In the family travel passage, turn the paragraph beginning "When you do pay for experiences" into a short bulleted list that keeps its main facts.
[Opening GIVEN PASSAGE section]
On a trip to Disney World, for example, our family of six switched hotels. Every. Night. My mom worked for a hotel chain and could get one free night per property.
Did my parents save money? Yes. Did it add to the mental burden of traveling with four kids? Absolutely.
As an adult now, planning a trip with my own child, I fully understand how expensive — and hard — it is to travel with kids. Planning and packing requires accounting for naps, snacks, tantrums and blowouts. And you’re budgeting for extra airfare, a bigger rental car and additional lodging.
You can save money on family travel and still have peace of mind. To find out how, I consulted two experts. Here’s what they had to say.
PAY WITH POINTS
The secret of savvy travelers? They don’t actually pay for airfare and lodging. Instead, they use rewards credit cards to turn everyday purchases into free flights and hotel rooms.
“Make your money work for you,” says Preethi Harbuck, a San Francisco Bay Area-based travel writer behind the blog Local Passport Family. Harbuck’s family of seven (soon to be eight) travels almost exclusively on credit card points. “There are more expenditures when you have kids but you can leverage those into greater benefits.”
Card hopping can net you major points thanks to signup bonuses but can be hard to manage, says Jamie Harper, mother of four and author of the travel blog Fly by the Seat of Our Pants. To keep things manageable, stick to one or two primary cards.
PACK LIGHT — AND SMART
Overpacking can be a disaster on multiple fronts. First, you have to lug all that stuff with you and keep track of it along the way. The odds of a lost blankie are high.
Second, checked bags are expensive — around $30 to $35 per bag, each way.
Harbuck and her family stick to either one checked bag or a few smaller carry-ons. Rather than a fresh outfit for each person, each day, they rewear outfits and typically do laundry on each trip.
“Pack clothing that’s lightweight, packs up well and dries quickly,” she says, noting that wool items are great for colder weather.
Having layers is crucial, too. Skimp on this and you may wind up spending $50 per kid on souvenir sweatshirts to keep them warm, Harper says.
CHOOSE ACTIVITIES MINDFULLY
Pack your itinerary with free things to do, like local parks, hikes, beaches or free museums.
You can also tap into perks included with memberships you already have — to your local zoo or children’s museum — or invest in passes that you can use again and again.
When you do pay for experiences and excursions, consider your family’s life stage. Rather than taking your toddler to an art museum, for example, opt for an outdoor sculpture garden where they can run around or a museum tailored toward children with plenty of interactive features at their level.
[Closing GIVEN PASSAGE section]
[Opening EXTRACTED RECORDS section]
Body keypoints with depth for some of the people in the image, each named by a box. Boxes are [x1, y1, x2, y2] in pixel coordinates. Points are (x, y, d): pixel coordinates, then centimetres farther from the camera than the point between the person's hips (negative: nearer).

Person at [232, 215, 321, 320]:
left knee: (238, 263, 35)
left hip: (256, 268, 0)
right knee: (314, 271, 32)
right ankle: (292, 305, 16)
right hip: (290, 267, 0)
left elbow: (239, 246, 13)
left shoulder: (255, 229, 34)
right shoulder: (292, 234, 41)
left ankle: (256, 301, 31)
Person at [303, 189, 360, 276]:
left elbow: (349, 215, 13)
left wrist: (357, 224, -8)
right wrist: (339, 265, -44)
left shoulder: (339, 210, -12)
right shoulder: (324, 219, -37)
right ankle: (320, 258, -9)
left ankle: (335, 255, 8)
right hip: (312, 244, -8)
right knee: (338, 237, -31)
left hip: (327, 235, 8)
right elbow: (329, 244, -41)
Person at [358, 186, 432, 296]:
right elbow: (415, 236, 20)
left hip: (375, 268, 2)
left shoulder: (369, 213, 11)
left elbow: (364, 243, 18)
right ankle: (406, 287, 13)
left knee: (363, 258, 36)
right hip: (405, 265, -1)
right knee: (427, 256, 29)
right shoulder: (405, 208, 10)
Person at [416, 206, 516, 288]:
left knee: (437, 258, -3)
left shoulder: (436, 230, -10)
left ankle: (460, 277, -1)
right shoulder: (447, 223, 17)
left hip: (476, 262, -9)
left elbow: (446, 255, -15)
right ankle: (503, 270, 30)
[Closing EXTRACTED RECORDS section]
[Opening EXTRACTED RECORDS section]
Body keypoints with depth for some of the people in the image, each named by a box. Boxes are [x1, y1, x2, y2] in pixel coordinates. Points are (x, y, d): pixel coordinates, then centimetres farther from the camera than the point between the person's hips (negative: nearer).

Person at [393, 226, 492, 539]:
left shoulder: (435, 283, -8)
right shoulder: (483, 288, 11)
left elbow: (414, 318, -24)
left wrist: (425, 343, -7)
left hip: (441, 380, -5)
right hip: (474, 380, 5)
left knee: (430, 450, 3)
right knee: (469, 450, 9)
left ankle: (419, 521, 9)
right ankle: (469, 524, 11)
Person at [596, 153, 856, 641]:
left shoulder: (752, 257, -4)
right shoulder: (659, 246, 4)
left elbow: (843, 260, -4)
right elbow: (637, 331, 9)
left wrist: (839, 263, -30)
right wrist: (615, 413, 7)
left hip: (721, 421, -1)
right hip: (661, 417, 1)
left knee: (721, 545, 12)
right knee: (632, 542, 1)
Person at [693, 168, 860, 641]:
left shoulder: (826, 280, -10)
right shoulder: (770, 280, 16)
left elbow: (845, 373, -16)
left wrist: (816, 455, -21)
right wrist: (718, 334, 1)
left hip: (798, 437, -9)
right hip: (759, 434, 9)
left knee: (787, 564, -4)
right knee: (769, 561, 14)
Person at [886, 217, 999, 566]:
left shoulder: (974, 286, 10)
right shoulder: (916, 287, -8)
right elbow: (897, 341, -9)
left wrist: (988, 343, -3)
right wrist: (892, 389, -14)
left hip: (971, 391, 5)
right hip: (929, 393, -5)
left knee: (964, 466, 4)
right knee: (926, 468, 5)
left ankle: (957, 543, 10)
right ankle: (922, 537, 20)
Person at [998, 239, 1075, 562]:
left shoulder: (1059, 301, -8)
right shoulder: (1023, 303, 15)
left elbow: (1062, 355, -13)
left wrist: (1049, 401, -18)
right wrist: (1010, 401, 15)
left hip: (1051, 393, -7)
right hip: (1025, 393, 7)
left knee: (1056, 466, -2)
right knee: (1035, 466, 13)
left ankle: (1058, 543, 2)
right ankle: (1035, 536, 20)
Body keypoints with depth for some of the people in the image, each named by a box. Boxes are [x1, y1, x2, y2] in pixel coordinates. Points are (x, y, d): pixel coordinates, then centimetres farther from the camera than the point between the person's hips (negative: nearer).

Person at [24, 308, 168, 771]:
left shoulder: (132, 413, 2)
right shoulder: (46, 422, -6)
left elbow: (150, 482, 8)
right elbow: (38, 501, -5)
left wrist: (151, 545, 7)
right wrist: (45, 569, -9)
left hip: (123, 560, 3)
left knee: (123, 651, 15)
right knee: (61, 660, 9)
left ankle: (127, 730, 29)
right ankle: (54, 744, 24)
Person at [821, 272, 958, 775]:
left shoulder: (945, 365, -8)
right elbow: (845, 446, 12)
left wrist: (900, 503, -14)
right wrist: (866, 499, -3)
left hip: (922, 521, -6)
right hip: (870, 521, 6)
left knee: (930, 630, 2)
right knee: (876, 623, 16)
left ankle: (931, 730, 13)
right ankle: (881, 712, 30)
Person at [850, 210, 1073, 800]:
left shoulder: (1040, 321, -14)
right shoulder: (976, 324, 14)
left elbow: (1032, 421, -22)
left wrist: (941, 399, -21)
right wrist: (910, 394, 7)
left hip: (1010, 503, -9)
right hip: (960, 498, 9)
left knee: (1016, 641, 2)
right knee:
[Closing EXTRACTED RECORDS section]
[Opening EXTRACTED RECORDS section]
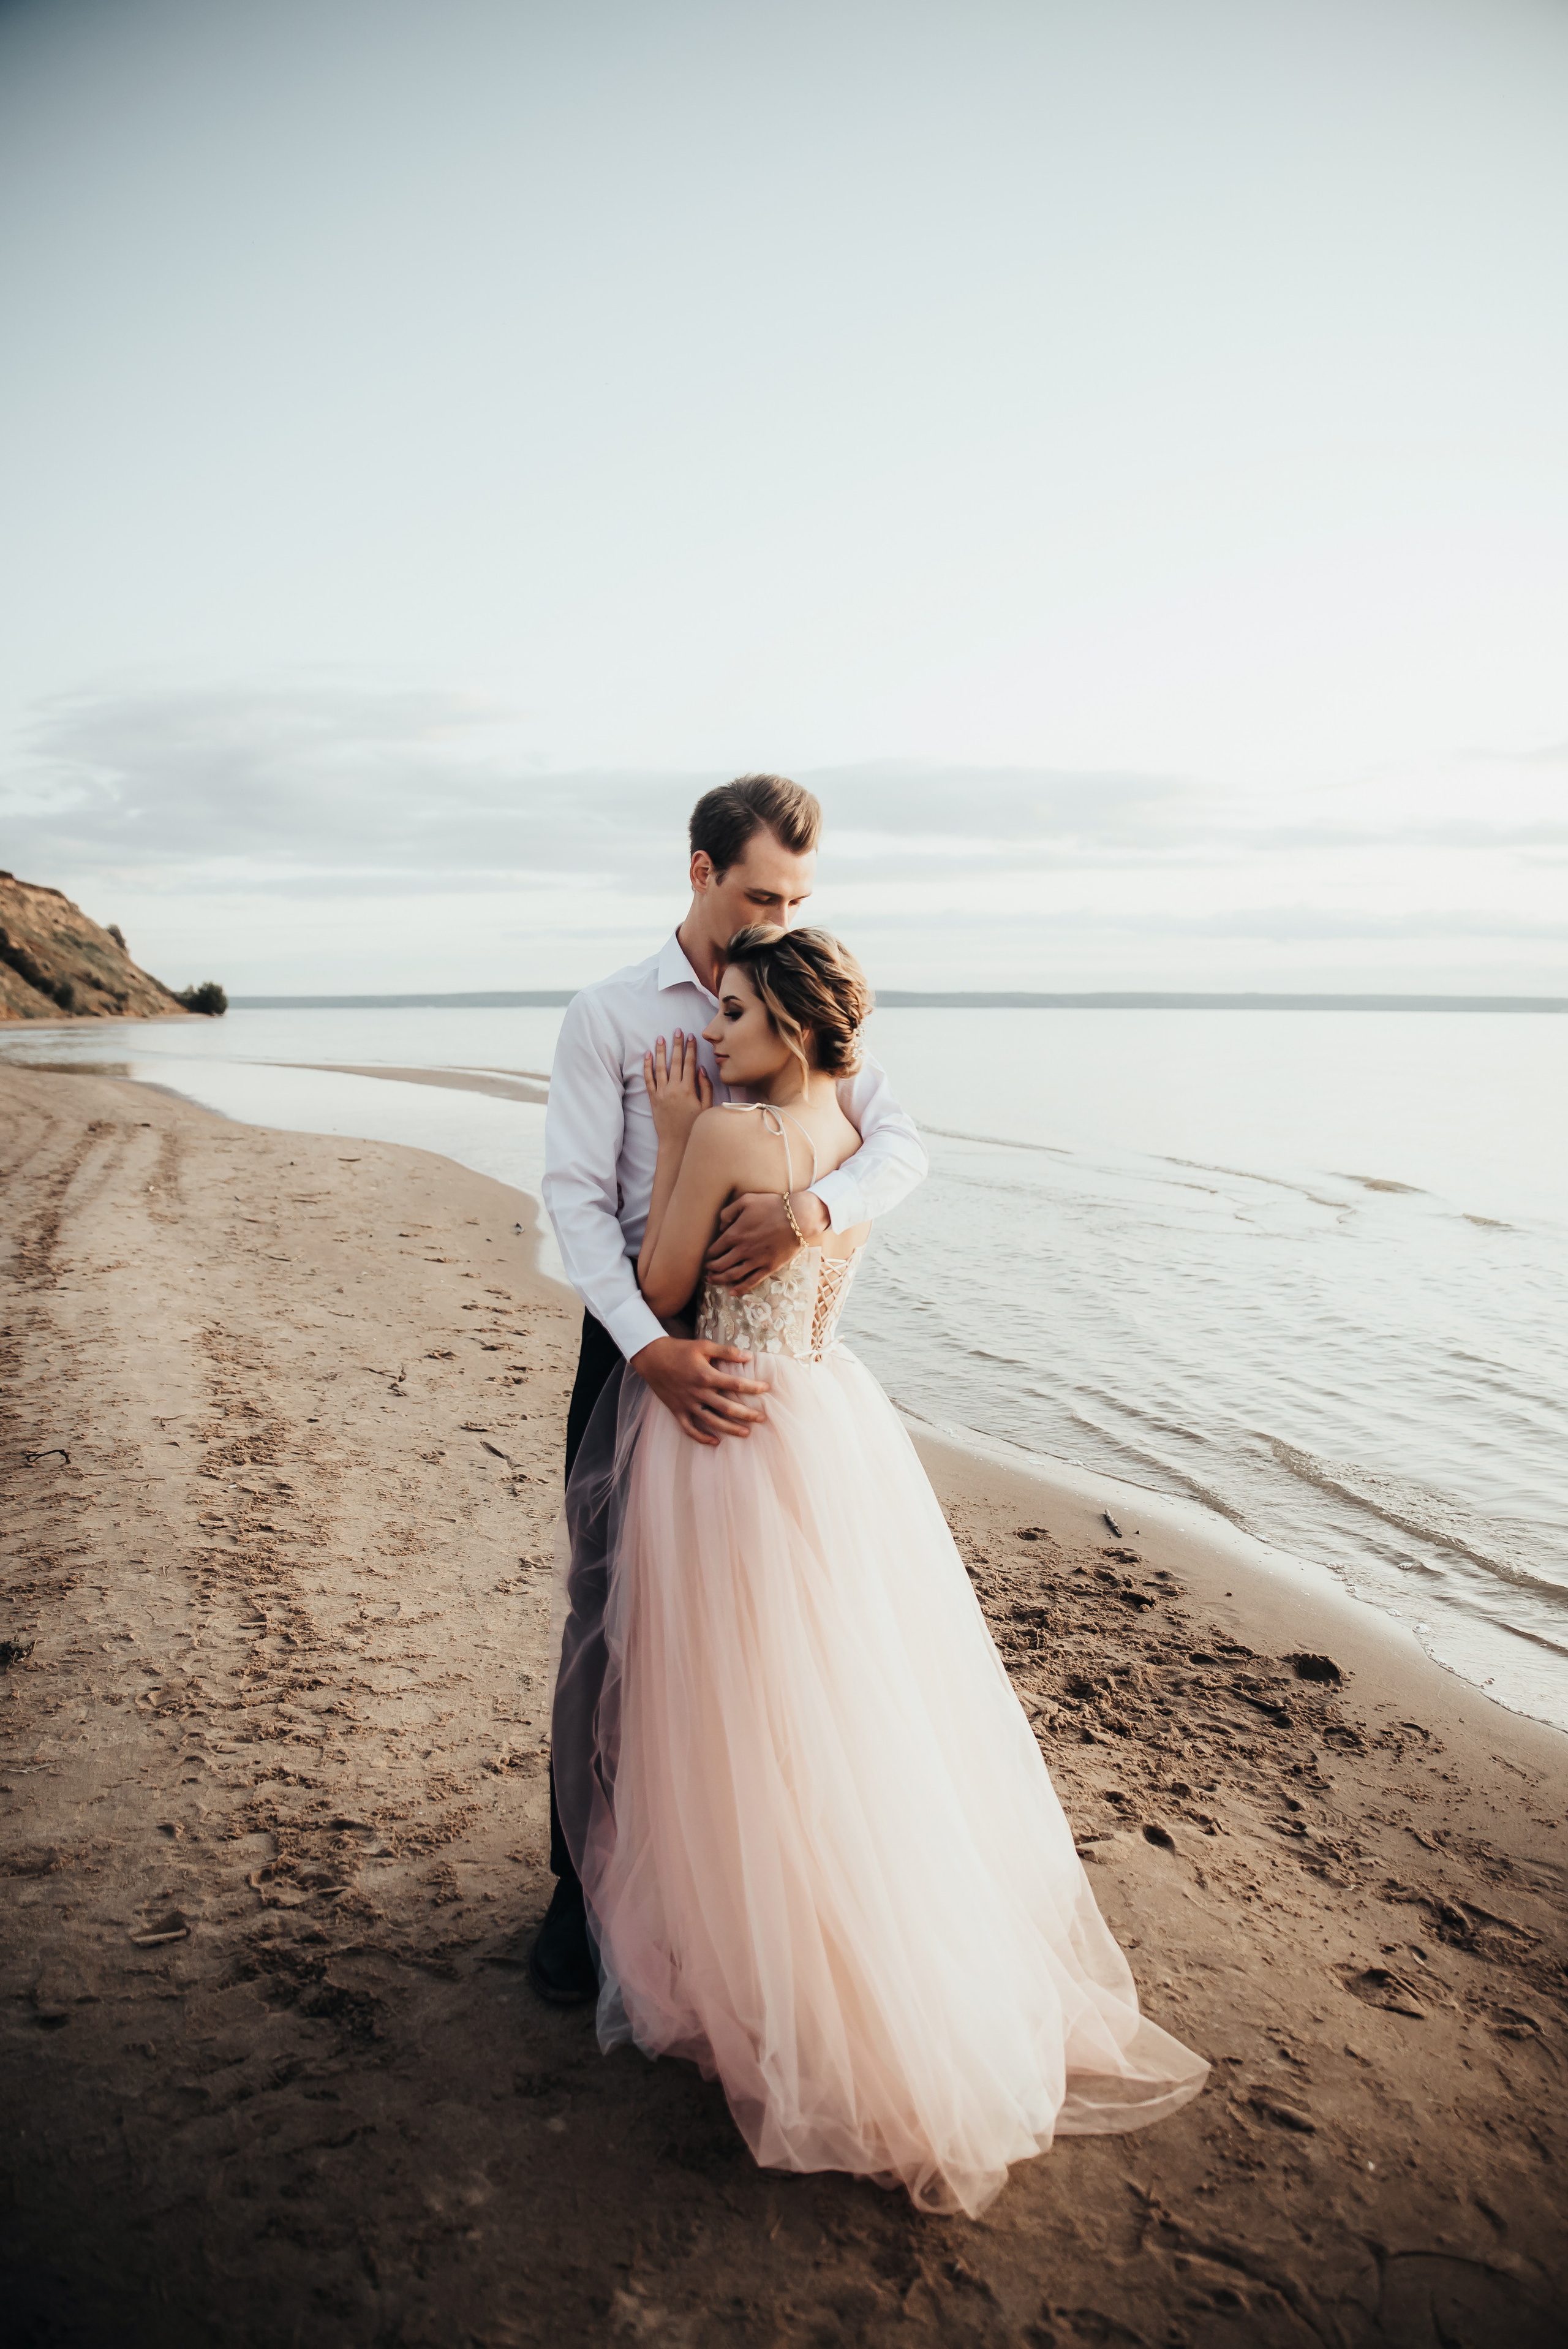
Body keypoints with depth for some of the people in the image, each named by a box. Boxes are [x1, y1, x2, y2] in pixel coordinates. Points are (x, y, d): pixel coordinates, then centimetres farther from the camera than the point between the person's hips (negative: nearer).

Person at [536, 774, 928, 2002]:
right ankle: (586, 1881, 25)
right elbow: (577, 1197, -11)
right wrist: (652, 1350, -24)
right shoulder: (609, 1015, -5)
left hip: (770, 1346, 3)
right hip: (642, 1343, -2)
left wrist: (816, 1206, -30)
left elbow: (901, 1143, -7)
[Closing EXTRACTED RECORDS section]
EXERCISE OUTPUT:
- When paying for experiences and excursions, consider your family's life stage.
- With a toddler, for example, skip the art museum.
- Choose an outdoor sculpture garden where they can run around instead.
- Or pick a museum geared to children, with plenty of interactive features at their level.